EXERCISES TO COMPLETE:
a. According to the text on Grétar's career, why did he stop playing regularly at right-back during the 2012–13 season? Answer in one to three sentences.
b. Answer these questions from the text on Grétar's career:
(i) Against which club did he score his first goal for Kayserispor?
(ii) On what date was it announced that he had left the club by mutual consent?
(iii) At which institute did he complete his studies on Football Management?
c. Print the stretch of the text on Grétar's career from "Grétar made his" through "and scoring once.".

(SELECTED TEXT begins)

Grétar made his Kayserispor debut on 1 September 2012, playing the whole game, in a 1–1 draw against Akhisar Belediyespor. A month later, on 7 October 2012, he scored his first goal for the club, in a 2–1 win over Mersin İdmanyurdu. Grétar played regularly in the right–back position until he suffered an injury during a 1–1 draw against Gaziantepspor on 18 November 2012. Initially out between four and six weeks after surgery, Grétar was eventually sidelined for the rest of the season. Despite this, he went on to make a total of 9 appearances and scoring once.

It was announced on 1 July 2013 that Grétar left the club by mutual consent, with a year left to his contract. Two months later, after failing to find a club, Grétar announced on 27 September 2013 that he had retired from football.

==Post-playing career==
Following his retirement, Grétar completed his studies on Football Management at Johan Cruyff Institute and holds the Level 5 (Technical Director) from the English FA.

(SELECTED TEXT ends)
(INFORMATION SHOWN begins)

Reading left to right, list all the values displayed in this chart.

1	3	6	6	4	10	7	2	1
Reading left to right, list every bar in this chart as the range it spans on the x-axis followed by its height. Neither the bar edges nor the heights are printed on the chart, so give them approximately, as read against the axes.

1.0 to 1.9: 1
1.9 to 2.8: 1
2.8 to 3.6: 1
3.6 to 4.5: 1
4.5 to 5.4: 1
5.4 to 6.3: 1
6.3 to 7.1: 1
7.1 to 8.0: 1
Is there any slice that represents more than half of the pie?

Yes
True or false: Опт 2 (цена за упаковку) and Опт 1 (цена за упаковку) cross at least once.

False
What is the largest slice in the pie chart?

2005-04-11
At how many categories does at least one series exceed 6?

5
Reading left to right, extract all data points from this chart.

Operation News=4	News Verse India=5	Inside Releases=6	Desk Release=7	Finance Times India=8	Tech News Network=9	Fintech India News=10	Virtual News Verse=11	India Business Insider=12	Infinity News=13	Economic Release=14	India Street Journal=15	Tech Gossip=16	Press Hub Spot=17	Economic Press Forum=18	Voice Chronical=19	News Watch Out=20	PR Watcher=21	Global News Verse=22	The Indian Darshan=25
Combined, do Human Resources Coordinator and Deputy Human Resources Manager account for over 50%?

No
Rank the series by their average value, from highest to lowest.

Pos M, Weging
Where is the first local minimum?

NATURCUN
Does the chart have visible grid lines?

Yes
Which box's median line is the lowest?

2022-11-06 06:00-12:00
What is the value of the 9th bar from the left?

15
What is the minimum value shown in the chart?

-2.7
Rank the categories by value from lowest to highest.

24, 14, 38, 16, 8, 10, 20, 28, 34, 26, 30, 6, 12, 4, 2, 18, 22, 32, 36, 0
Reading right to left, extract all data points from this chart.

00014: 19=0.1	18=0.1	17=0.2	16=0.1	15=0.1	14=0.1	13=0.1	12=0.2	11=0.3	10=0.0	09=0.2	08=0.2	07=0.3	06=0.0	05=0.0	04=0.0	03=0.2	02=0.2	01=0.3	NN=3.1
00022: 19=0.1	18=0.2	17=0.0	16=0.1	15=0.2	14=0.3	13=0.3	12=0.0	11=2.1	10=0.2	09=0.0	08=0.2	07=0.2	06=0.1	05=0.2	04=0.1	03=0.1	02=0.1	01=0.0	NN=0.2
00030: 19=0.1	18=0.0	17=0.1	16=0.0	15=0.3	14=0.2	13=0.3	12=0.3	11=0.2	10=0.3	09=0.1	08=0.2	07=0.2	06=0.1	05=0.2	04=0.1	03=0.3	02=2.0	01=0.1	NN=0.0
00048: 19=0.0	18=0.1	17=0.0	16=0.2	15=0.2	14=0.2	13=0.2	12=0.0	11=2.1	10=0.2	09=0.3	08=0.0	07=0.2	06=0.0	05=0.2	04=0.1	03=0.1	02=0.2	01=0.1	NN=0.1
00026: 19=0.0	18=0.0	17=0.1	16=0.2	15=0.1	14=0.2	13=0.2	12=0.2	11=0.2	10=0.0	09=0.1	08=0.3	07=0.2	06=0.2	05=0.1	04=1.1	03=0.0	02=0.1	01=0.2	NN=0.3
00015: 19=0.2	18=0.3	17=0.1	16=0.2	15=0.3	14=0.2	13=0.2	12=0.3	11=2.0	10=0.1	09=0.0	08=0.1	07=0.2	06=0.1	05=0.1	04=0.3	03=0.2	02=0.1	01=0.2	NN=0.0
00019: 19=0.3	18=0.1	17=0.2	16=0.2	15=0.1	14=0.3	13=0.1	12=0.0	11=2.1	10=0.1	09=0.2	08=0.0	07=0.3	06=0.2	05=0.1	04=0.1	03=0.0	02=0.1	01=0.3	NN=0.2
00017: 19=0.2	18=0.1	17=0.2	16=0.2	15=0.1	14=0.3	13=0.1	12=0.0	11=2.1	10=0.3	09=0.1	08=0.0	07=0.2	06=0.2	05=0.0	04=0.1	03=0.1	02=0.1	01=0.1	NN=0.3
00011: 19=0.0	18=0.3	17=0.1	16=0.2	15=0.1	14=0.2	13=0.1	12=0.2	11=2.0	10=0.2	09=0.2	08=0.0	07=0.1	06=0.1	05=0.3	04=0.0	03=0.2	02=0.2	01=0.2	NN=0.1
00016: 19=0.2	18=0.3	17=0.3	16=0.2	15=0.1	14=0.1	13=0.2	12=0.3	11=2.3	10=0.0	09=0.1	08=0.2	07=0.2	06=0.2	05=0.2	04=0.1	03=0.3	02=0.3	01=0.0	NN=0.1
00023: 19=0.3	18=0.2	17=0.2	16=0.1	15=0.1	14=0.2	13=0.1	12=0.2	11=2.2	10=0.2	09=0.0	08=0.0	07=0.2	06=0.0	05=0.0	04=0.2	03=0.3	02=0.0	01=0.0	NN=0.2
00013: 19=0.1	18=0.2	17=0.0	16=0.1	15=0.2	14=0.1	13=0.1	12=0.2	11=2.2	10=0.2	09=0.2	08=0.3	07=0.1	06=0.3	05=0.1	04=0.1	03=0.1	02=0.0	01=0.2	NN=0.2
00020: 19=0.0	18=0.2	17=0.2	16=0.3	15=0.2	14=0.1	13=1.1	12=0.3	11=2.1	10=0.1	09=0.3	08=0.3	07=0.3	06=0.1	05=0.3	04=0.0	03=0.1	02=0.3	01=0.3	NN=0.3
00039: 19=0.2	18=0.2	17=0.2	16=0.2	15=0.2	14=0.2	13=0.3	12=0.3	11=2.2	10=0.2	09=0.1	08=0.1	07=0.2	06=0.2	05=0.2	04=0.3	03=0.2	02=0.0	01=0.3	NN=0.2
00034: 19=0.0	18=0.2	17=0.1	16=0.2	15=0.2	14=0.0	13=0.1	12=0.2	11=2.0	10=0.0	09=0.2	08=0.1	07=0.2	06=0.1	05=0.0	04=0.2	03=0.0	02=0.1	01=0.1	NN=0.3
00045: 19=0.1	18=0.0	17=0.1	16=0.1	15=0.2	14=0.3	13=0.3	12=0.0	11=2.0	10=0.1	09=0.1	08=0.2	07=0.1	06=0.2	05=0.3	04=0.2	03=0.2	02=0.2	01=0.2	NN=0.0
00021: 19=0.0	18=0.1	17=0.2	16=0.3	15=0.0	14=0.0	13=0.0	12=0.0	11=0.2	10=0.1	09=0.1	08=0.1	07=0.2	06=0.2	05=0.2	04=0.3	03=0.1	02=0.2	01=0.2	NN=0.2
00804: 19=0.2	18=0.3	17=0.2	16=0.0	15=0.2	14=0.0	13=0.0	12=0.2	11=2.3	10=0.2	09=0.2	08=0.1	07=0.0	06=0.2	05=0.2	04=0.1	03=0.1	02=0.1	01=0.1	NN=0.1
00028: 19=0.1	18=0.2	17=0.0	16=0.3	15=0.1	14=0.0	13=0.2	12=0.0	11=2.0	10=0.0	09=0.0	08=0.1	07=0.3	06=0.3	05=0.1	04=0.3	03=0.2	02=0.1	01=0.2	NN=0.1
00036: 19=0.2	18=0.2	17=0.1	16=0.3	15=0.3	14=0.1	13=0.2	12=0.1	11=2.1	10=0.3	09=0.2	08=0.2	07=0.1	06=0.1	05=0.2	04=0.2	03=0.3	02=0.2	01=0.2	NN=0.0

(INFORMATION SHOWN ends)

ANSWERS FOR THE EXERCISE:
a. He was injured during a 1–1 draw against Gaziantepspor on 18 November 2012. After surgery he was first expected to be out for four to six weeks, but he ended up sidelined for the rest of the season.

b.
(i) Mersin İdmanyurdu
(ii) 1 July 2013
(iii) Johan Cruyff Institute

c.
Grétar made his Kayserispor debut on 1 September 2012, playing the whole game, in a 1–1 draw against Akhisar Belediyespor. A month later, on 7 October 2012, he scored his first goal for the club, in a 2–1 win over Mersin İdmanyurdu. Grétar played regularly in the right–back position until he suffered an injury during a 1–1 draw against Gaziantepspor on 18 November 2012. Initially out between four and six weeks after surgery, Grétar was eventually sidelined for the rest of the season. Despite this, he went on to make a total of 9 appearances and scoring once.